SustainabilitySustainability in university operations
Heidelberg University pursues sustainability, energy efficiency and climate protection goals in its own operations, both at the conceptual level and via a range of individual measures. Its comprehensive floor-space management enables the university to use synergies and conserve resources.
Sustainable energy supply
Relying on internal energy intracting, the university is investing in the optimisation of technical equipment and lighting systems. It also operates an energy monitoring system with nearly 2,000 energy meters. The university installs photovoltaic systems in new or renovated buildings whenever this is economically viable.
Renewal of the outdoor lighting
The outdoor lighting on the Neuenheimer Feld Campus was changed to modern LED technology in 2016. The energy savings of 81 megawatt hours per year achieved with this pilot project correspond to a reduction of CO2 emissions by 31 metric tons. Twenty-five per cent of the university’s investment volume of 59,000 euros was funded through the National Climate Initiative. The university plans to update the rest of its outdoor lighting by 2023. The switch to LED technology on all university premises will save an estimated 336 megawatt hours of electricity per year – equivalent to 142 metric tons of CO2. The cost of this project, 1.6 million euros, will be shared equally by the university and the state of Baden-Württemberg.
Energy efficiency at the University Computing Centre
The University Computing Centre (URZ) is implementing measures for an energy- and space-saving management of the growing IT infrastructure. At the presentation ceremony of the 2014 German Data Centre Award, Heidelberg University came in second in the category ‘Energy- and Resource-Efficient Data Centres.’ The URZ was recognised for an innovative cooling concept that was implemented in the course of the expansion of its premises. The construction project also includes the relocation of several institute servers to the URZ to ensure energy-efficient operation.
Environmental and energy officers
In addition to an environmental officer, the university also employs a central energy officer in charge of energy conservation and construction or energy officers in its decentralised institutions. The ‘Energy Conservation’ work group, which meets two to three times a year, analyses how the university can minimise or reduce its impact on the environment. The university’s scientific work shops and the central interim storage facility for chemical waste were certified in 2014 and 2018, respectively, within the framework of the ‘Sustainable Management’ project funded by the city of Heidelberg.

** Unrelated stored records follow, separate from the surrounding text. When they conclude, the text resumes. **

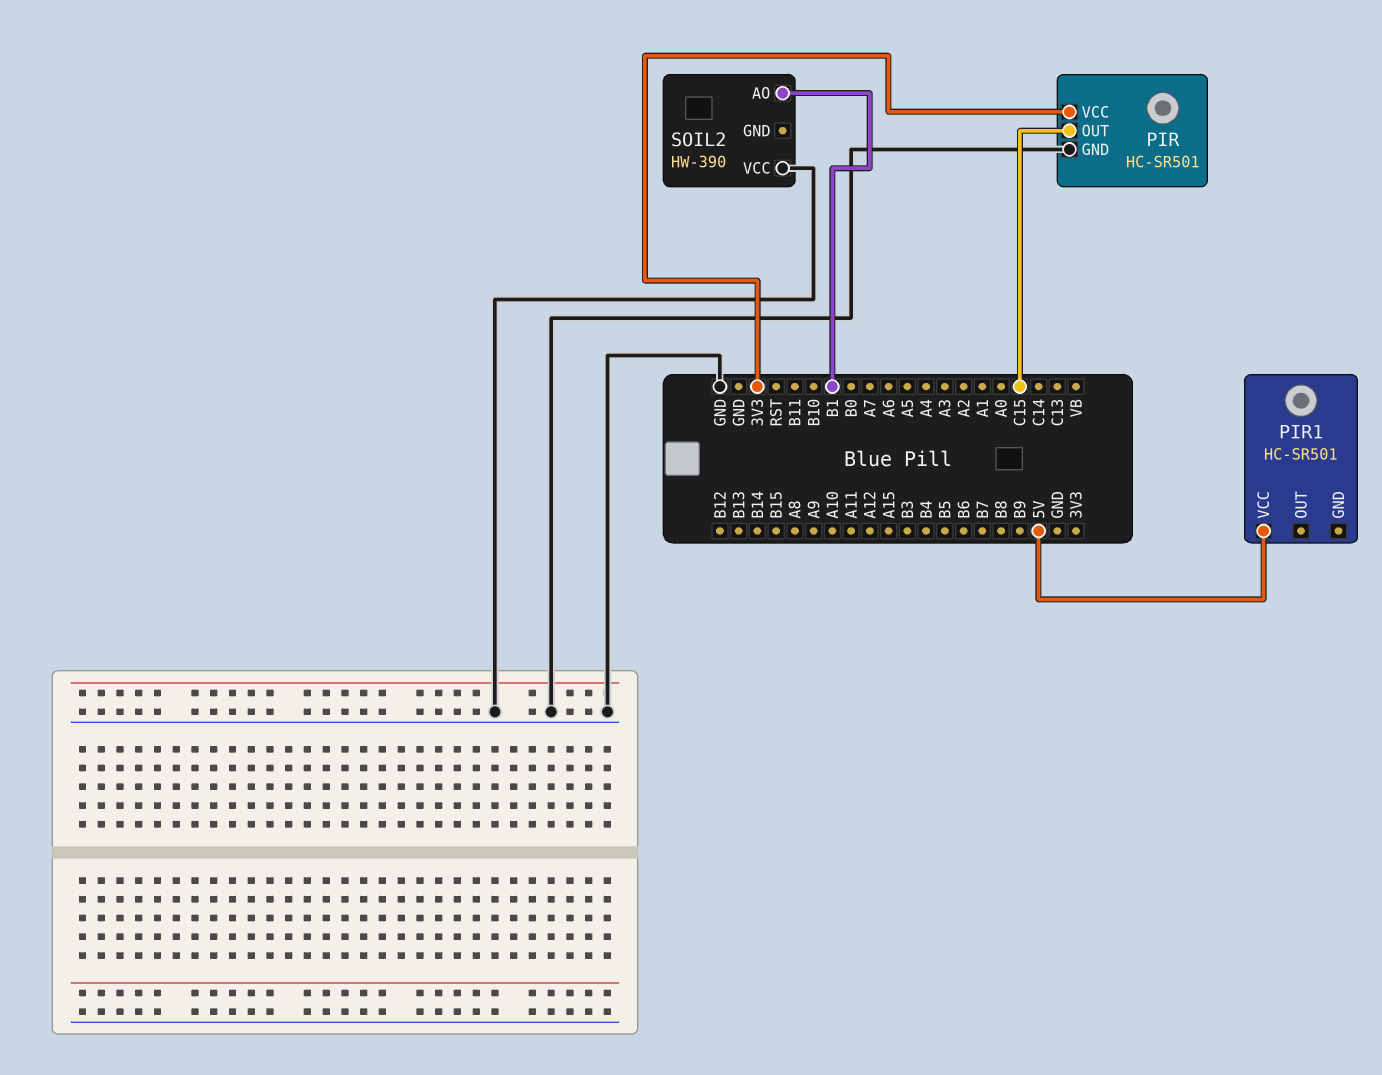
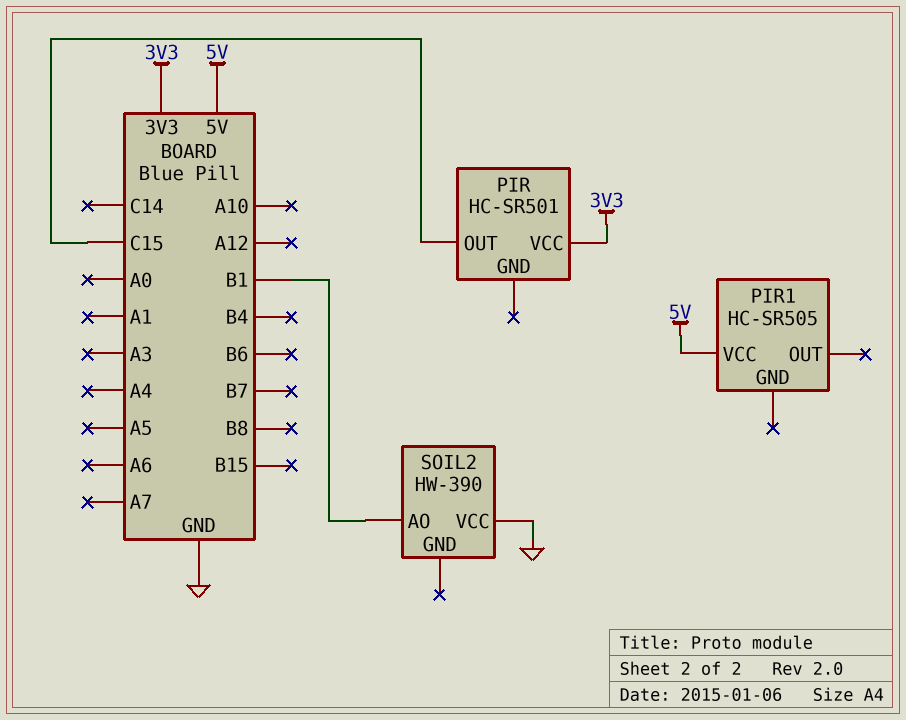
PIR pin GND: GND -> none
PIR1: HC-SR501 -> HC-SR505

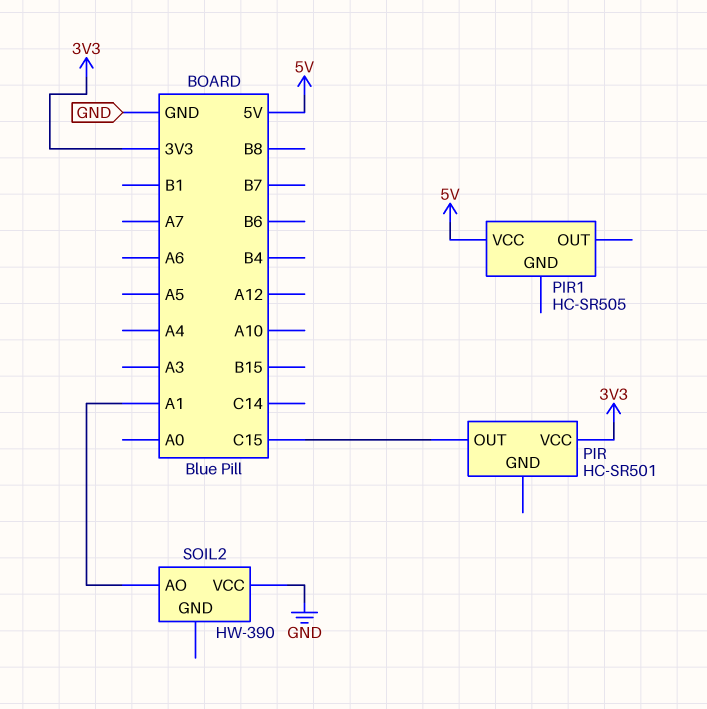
SOIL2 pin AO: B1 -> A1

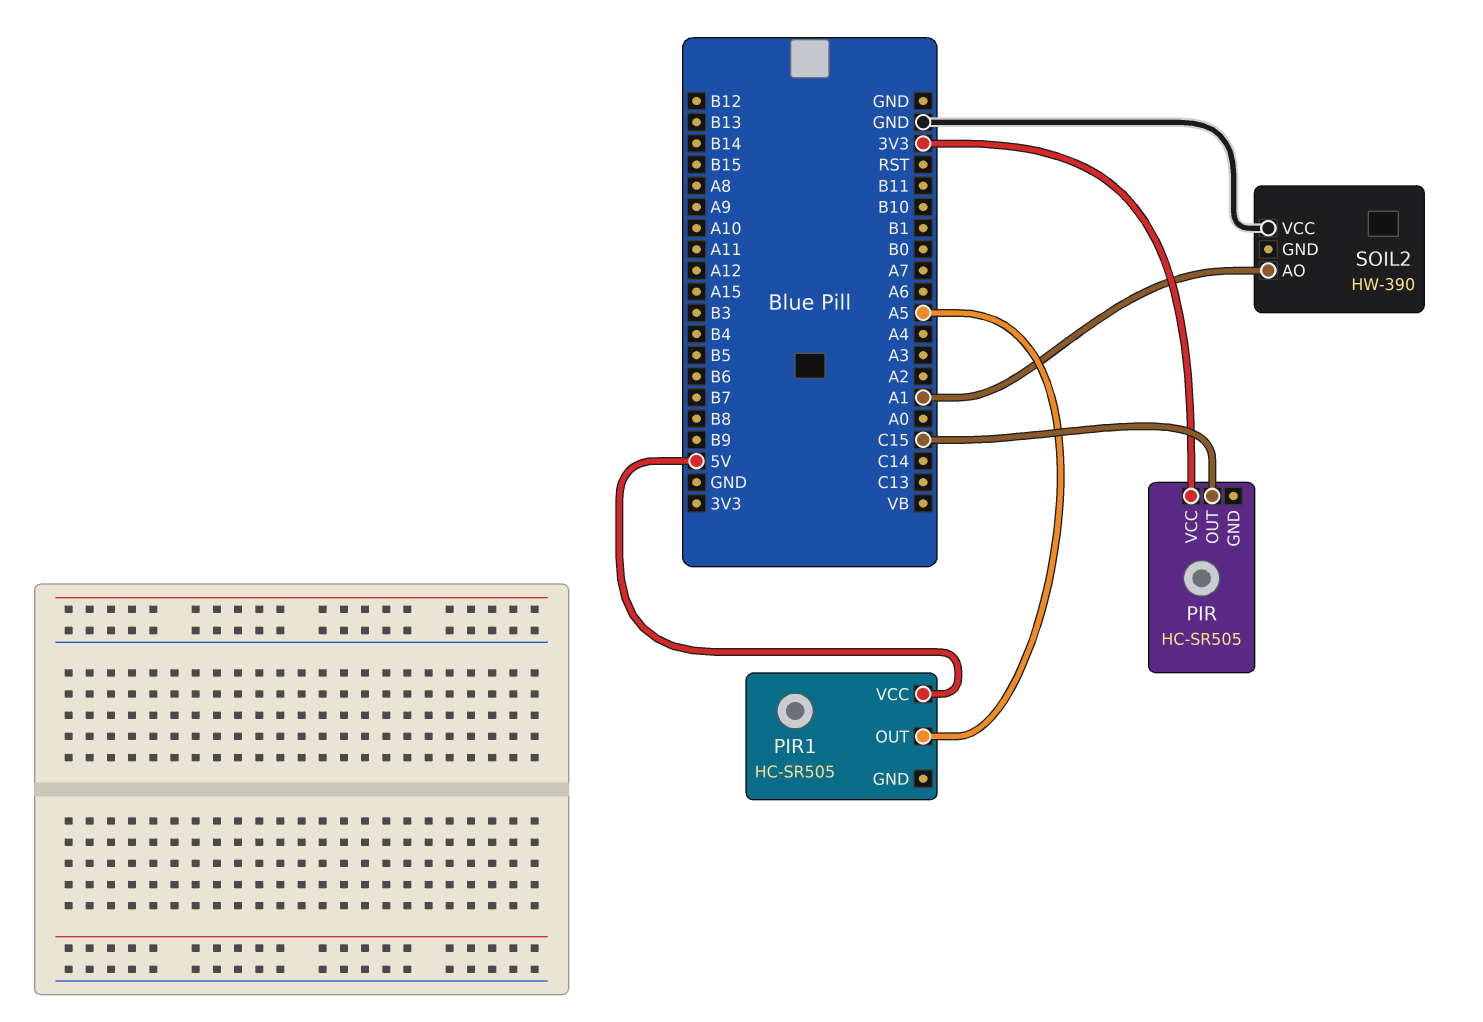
PIR: HC-SR501 -> HC-SR505
PIR1 pin OUT: none -> A5

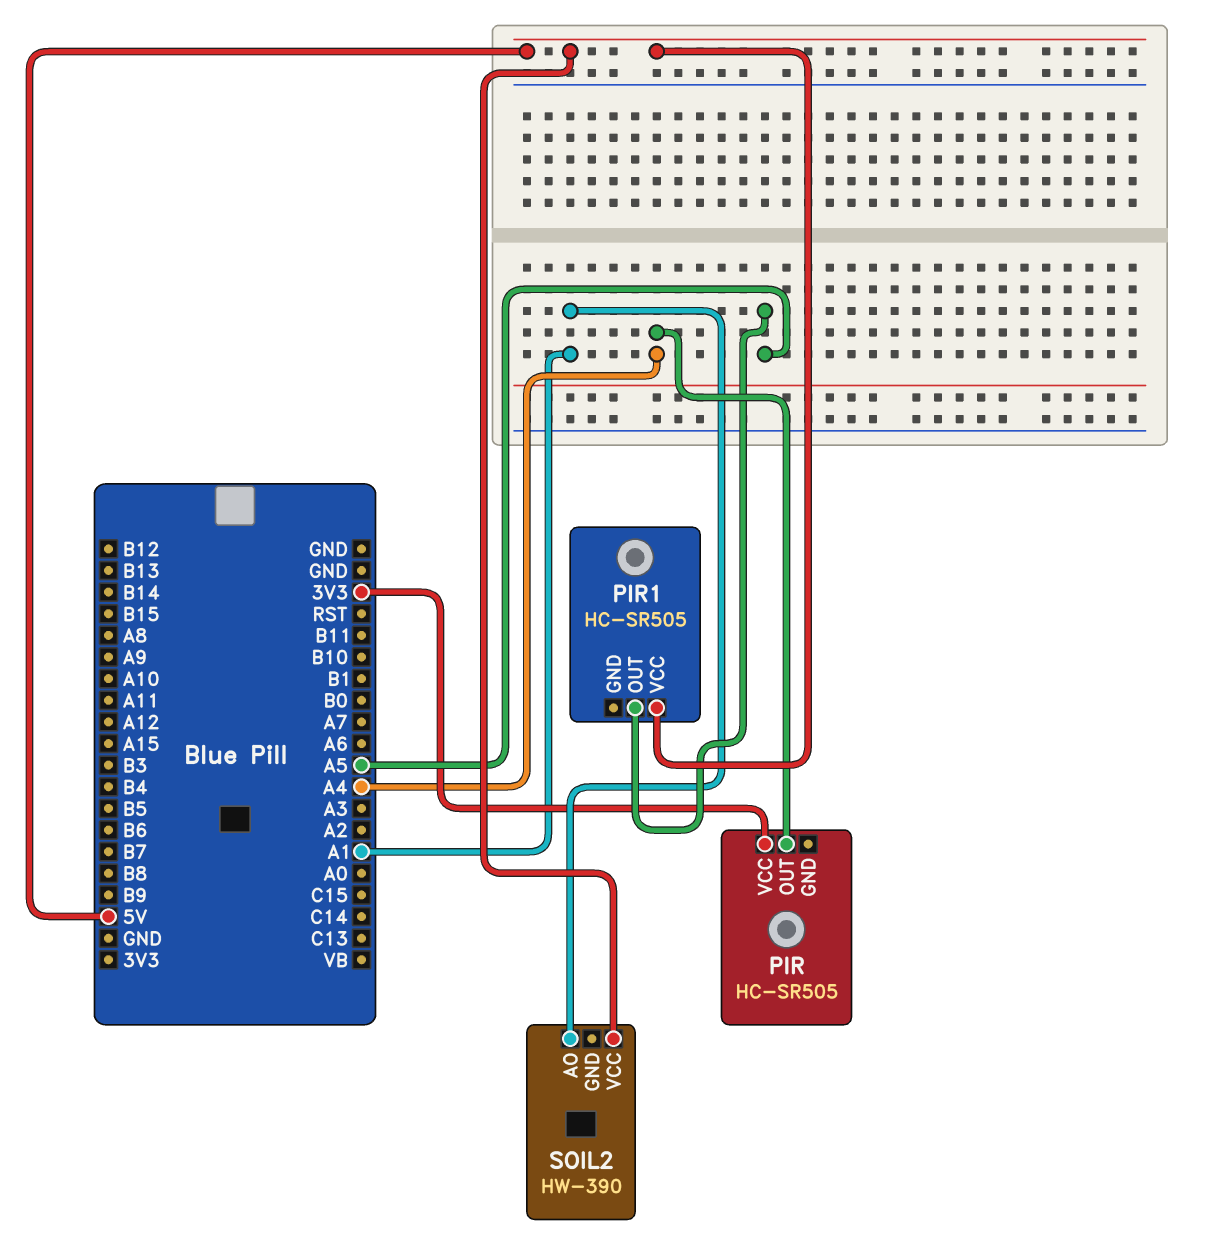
PIR pin OUT: C15 -> A4
SOIL2 pin VCC: GND -> 5V

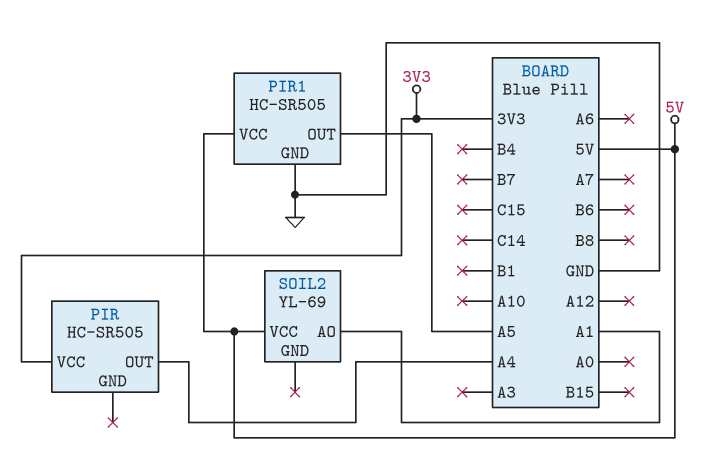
PIR1 pin GND: none -> GND
SOIL2: HW-390 -> YL-69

The university offers its employees a comprehensive job ticket to encourage the use of public transport and help reduce the number of cars on the road. It also supports the change to all-electric commercial and service vehicles on its campuses. All parking facilities are part of a chargeable parking-space management system. In order to help improve the overall traffic situation in Heidelberg, the university took part in the city’s 2021 ‘Business Mobility Management’ subsidy programme. Following a comprehensive analysis of local conditions and infrastructure, the university developed an individual set of measures to promote eco-friendly mobility. These include additional bicycle parking racks and especially a greater number of charging stations for electric vehicles.
CLIMATE ACTION POLICY
With the goal of promoting a sustainable handling of resources, Heidelberg University has drawn up a climate action policy which, besides presenting a balance sheet for greenhouse gas emissions, particularly focuses on analysing potential emission reduction and assessing various scenarios. The project was funded over a period of two years by the National Climate Action Initiative of the Federal Ministry for Economic Affairs and Climate Action to the tune of 135,000 euros.
Renovation of the Botanical Garden
In order to increase the long-term energy efficiency of the glass greenhouses, the university plans to carry out a comprehensive renovation of its Botanical Garden from 2023. In addition to structural measures designed to reduce energy consumption and carbon emissions, there are plans to build a cistern under the greenhouse complex. The rainwater caught by the cistern, which has a capacity of roughly 1,000 cubic metres, will be used to irrigate the garden’s plants.